Even before we reach their destination, there’s a lot to unpack in the opening moments of Something Very Bad Is Going to Happen.
A sense of dread kicks in immediately — from an awkward overhead diner conversation about missing animals, to the eerie podcast playing during their drive. Then there’s Nicky (Adam DiMarco) attempting to hold his breath through a long tunnel — much to the annoyance of his fiancée Rachel (Camila Morrone), who looks back at the dark exit behind them and mutters, “That’s bad luck.”
Yes… it is. And we’re not even twenty minutes in.
An abandoned baby. A dead fox in the cubicle of a rundown toilet. A creepy encounter with a strange old man in a roadside diner who quietly asks, “Are you sure he’s the one?”
Soon after, a young woman behind the bar reveals why the name Benjamin on her badge isn’t hers — and just like that, this eight-part Something Very Bad Is Going to Happen piles on the unease.
It’s a staggering start — one that throws every horror cliché at the screen… almost as if it’s testing how well you know the genre.
And you know what? It works.
By the time Rachel arrives at Nicky’s vast cabin in the woods — his family’s retreat — you’re already on edge. Taxidermied pets stare lifelessly from/ every corner, and a family portrait hangs on the wall… with a vacant space where Rachel is clearly meant to be.
By this point, you’re not just questioning what’s happening — you’re wondering why Rachel hasn’t already grabbed her things, called off the wedding, and left Nicky a very single man. But this is the overall beauty within the first few episodes of this show created by Haley Z Boston, writer on revenge horror series Brand New Cherry with the Duffer Brothers – yes Stranger Things- serving as Executive Producers – in that it plays with what you are expecting and yet flipping it to something else.
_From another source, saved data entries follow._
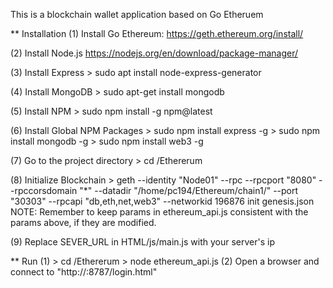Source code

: This is a blockchain wallet application based on Go Etheruem

** Installation
  (1) Install Go Ethereum:
    https://geth.ethereum.org/install/

  (2) Install Node.js
    https://nodejs.org/en/download/package-manager/

  (3) Install Express
    > sudo apt install node-express-generator

  (4) Install MongoDB
    > sudo apt-get install mongodb

  (5) Install NPM
    > sudo npm install -g npm@latest

  (6) Install Global NPM Packages
    > sudo npm install express -g
    > sudo npm install mongodb -g
    > sudo npm install web3 -g

  (7) Go to the project directory
    > cd <your path>/Ethererum

  (8) Initialize Blockchain
    > geth --identity "Node01" --rpc --rpcport "8080" --rpccorsdomain "*" --datadir "/home/pc194/Ethereum/chain1/" --port "30303" --rpcapi "db,eth,net,web3" --networkid 196876 init genesis.json
    NOTE: Remember to keep params in ethereum_api.js consistent with the params above, if they are modified.

  (9) Replace SEVER_URL in HTML/js/main.js with your server's ip

** Run
  (1)
    > cd <your path>/Ethererum
    > node ethereum_api.js
  (2)
    Open a browser and connect to "http://<your ip>:8787/login.html"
We’re then introduced to the family — and things get unsettling fast. Nicky’s sister Portia (Gus Birney) wastes no time in warning Rachel about the “Sorry Man” — a bogeyman said to lurk in the woods, killing anyone who crosses his path.
Ah… so that’s what this show is about? Or is it?
Brother Jules (Jeff Wilbusch) claims to have seen the Sorry Man as a child — an encounter that clearly left its mark. But why does he now stare at Rachel with such an unsettling glare? Why is Victoria — Nicky’s mother — standing alone in the dead of night, whispering to herself? And why does their father, Dr Cunningham (Ted Levine), keep returning to those woods?
It’s a delicious tease from the writers — layering question upon question — but thankfully, unlike many mystery-driven horrors, this one actually delivers. The answers come, and when they do, they land hard. As each episode peels back another layer, that “Sorry Man” subplot reveals itself to be one of the grimmest — and most memorable — horror threads of 2026.
With an unease that seeps into every frame, what could easily have been a silly premise is elevated by a staggering performance from Michele Morrone. His Rachel does all the right things — refusing to fall into the usual victim traps — making it all the easier for the audience to root for her survival, no matter what’s coming.
And when the reveal finally lands? Thankfully, it delivers. Blood is spilled, and we watch on with a grim sense of satisfaction.
SOMETHING VERY BAD IS GOING TO HAPPEN… and it absolutely does — with the journey there proving to be a genuinely terrifying one.